US-Vizepräsident Jay D. Vance kritisiert Ukraine und Russland wegen territorialer Streitigkeiten
Der Vizepräsident der Vereinigten Staaten, Jay D. Vance, hat kürzlich in Ungarn die Verhandlungen zwischen der Ukraine und Russland kommentiert und die Auseinandersetzungen um "einige Quadratkilometer" Territorium als absolut unangemessen bezeichnet.
Der Vizepräsident der Vereinigten Staaten, Jay D. Vance, hat während eines kürzlichen Besuchs in Ungarn seine Meinung zu den Verhandlungen zwischen der Ukraine und Russland geäußert. Er stellte fest, dass die Streitigkeiten um "einige Quadratkilometer" Territorium völlig unangemessen seien. Diese Äußerungen von Vance wurden in dem britischen Medium The Guardian veröffentlicht und fanden auch in den ukrainischen Medien, insbesondere bei "Europäischer Wahrheit", Beachtung.
Vance äußerte sich kritisch über den Verlauf des Verhandlungsprozesses und stellte die Sinnhaftigkeit des anhaltenden Konflikts um marginale territoriale Gewinne in Frage. Er deutete an, dass die Ukraine in Erwägung ziehen sollte, territoriale Zugeständnisse zu machen. Seiner Meinung nach ist die Frage nicht den menschlichen Verlusten wert, die bereits beide Seiten des Krieges erlitten haben.
„Ich würde sowohl den Russen als auch den Ukrainern sagen: Wisst ihr, in diesem Stadium sprechen wir über Verhandlungen über einige Quadratkilometer Territorium hin oder her. Ist es das wert, Hunderte von Tausenden zusätzlichen russischen und ukrainischen jungen Männern zu verlieren? Ist es das wert, zusätzliche Monate oder sogar Jahre hoher Energiepreise und wirtschaftlicher Verwüstung zu erleiden? Wir sind der Meinung, dass die Antwort eindeutig 'nein' lautet“, erklärte Vance.

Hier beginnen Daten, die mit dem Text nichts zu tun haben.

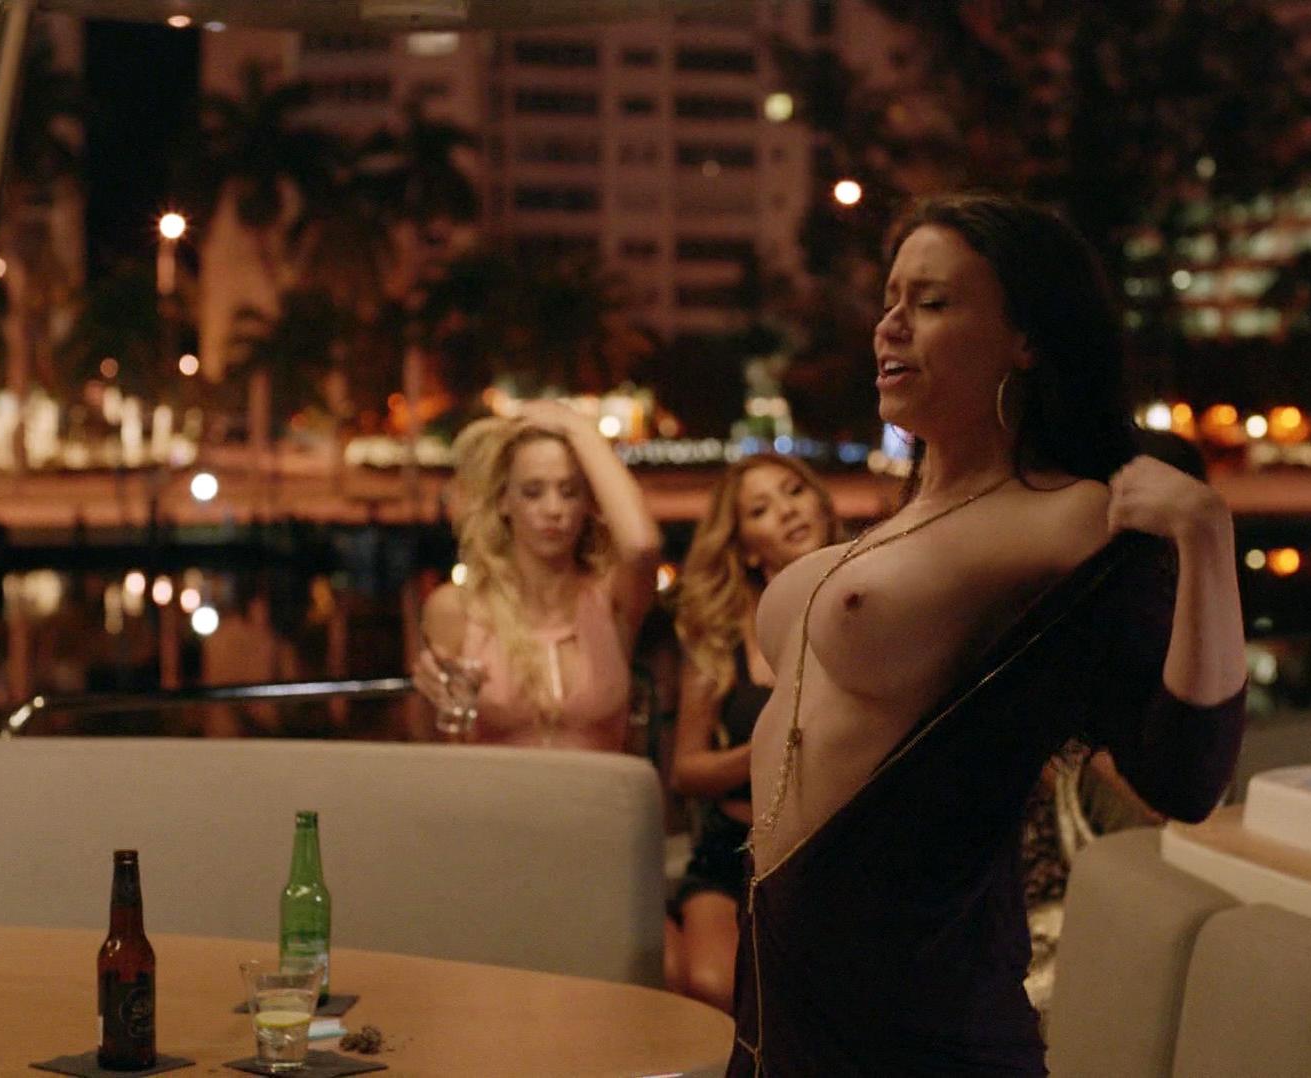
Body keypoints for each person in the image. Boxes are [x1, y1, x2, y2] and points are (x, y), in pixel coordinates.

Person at [729, 194, 1247, 1076]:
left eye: (932, 303)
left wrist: (1206, 537)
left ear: (1027, 340)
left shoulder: (1071, 519)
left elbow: (1185, 774)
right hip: (781, 1005)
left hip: (914, 1022)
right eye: (890, 300)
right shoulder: (903, 520)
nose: (891, 325)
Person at [667, 453, 843, 1013]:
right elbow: (686, 770)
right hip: (734, 851)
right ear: (745, 548)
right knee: (716, 985)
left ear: (821, 504)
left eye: (794, 491)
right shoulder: (720, 636)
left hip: (835, 851)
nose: (787, 510)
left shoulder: (870, 611)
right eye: (761, 509)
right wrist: (771, 747)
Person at [413, 400, 662, 752]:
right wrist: (434, 694)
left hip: (597, 788)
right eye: (532, 492)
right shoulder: (456, 608)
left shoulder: (611, 600)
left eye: (570, 492)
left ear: (589, 503)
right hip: (497, 788)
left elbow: (641, 545)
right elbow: (435, 744)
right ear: (503, 500)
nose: (553, 510)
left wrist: (577, 427)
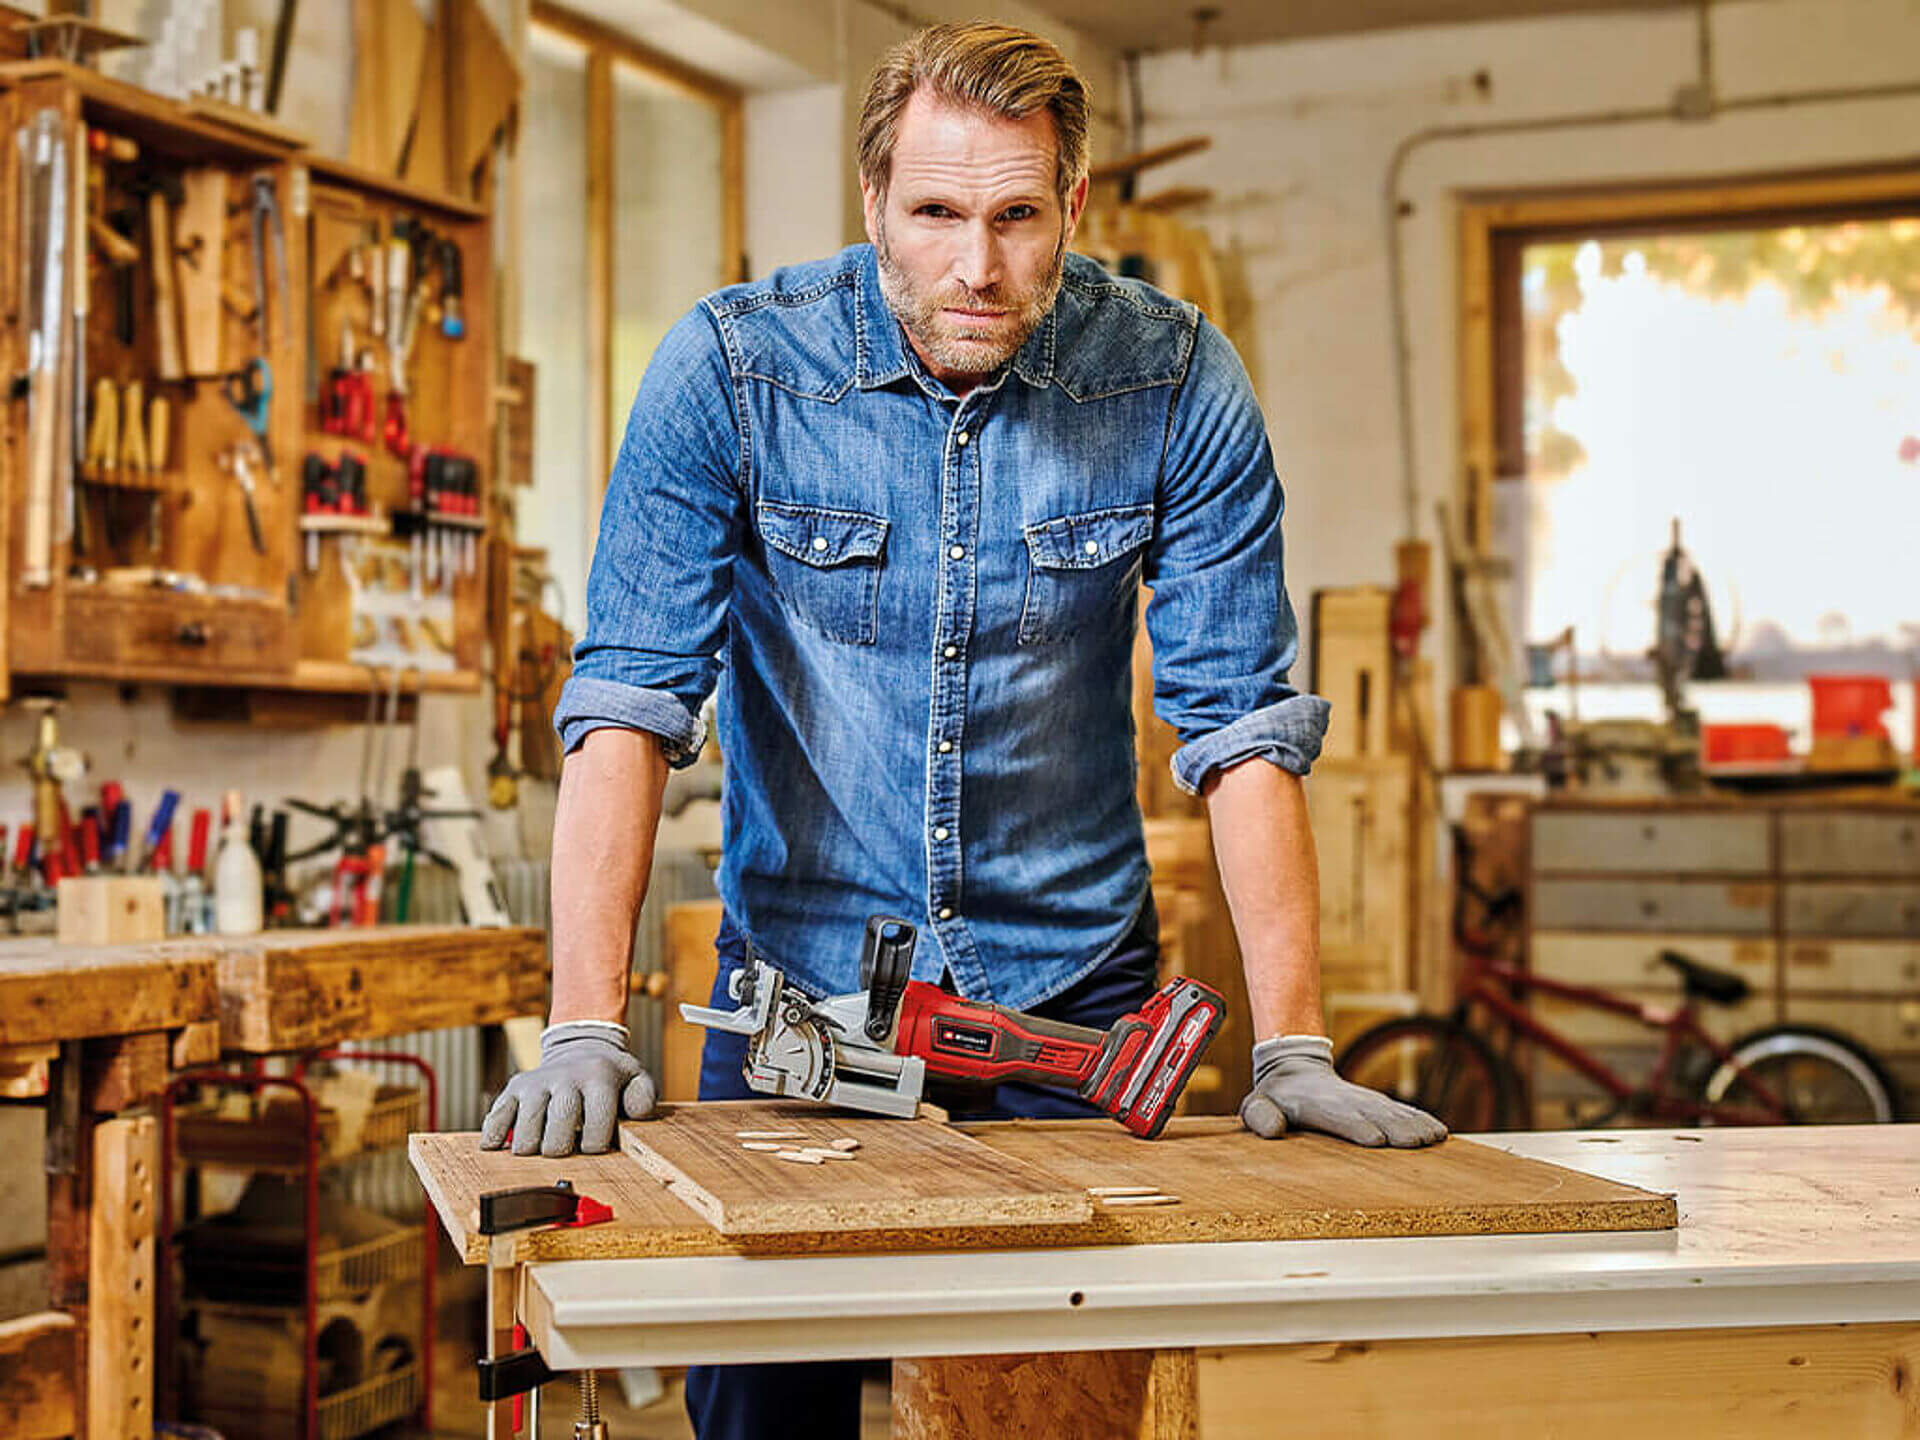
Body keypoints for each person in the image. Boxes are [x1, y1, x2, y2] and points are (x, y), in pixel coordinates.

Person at [481, 21, 1445, 1439]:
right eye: (934, 213)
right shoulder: (734, 371)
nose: (975, 267)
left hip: (1074, 1013)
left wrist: (1294, 1042)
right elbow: (629, 701)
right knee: (764, 1419)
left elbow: (1240, 724)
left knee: (1063, 1413)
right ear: (873, 201)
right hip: (802, 1007)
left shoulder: (1174, 380)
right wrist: (579, 1019)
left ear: (1076, 206)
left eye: (1015, 216)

Der Vizepräsident betonte außerdem, dass für den Frieden die aktive Teilnahme beider Seiten erforderlich sei. „Für ein Tango braucht man zwei“, hob er hervor und forderte sowohl die Ukrainer als auch die Russen auf, selbst einen gemeinsamen Nenner zu finden, um den Konflikt zu beenden.
„Während Viktor (Orbán) und Präsident Trump weiterhin an einer friedlichen Lösung arbeiten, können wir im Wesentlichen nur die Türen öffnen. Die Russen und Ukrainer müssen selbst hindurchgehen“, fügte Vance hinzu und unterstrich, dass internationale Vermittler lediglich unterstützen, aber die eigenständigen Bemühungen der Parteien bei der Friedenssuche nicht ersetzen können.
Diese Äußerungen von Vance stellen einen wichtigen Akzent im Kontext des anhaltenden Krieges zwischen der Ukraine und Russland dar, der mittlerweile über ein Jahr andauert. Der Krieg hat zu enormen menschlichen und wirtschaftlichen Verlusten geführt, und die Frage der territorialen Streitigkeiten ist zu einem der zentralen Aspekte der Verhandlungen geworden.
Es ist erwähnenswert, dass Vance zuvor bereits seine Unterstützung für den ungarischen Premierminister Viktor Orbán geäußert hatte und dessen Rolle bei der Suche nach Wegen zur friedlichen Beilegung des Konflikts betonte. Ende März lobte er Orbán erneut für seine Haltung zur Ukraine, was in internationalen Kreisen zu gewissen Diskussionen führte.
Im Lichte dieser Ereignisse sind die Kommentare von Jay D. Vance ein weiteres Zeichen dafür, wie die internationale Gemeinschaft die Entwicklungen in der Ukraine und Russland beobachtet und welche Entscheidungen möglicherweise in naher Zukunft getroffen werden könnten.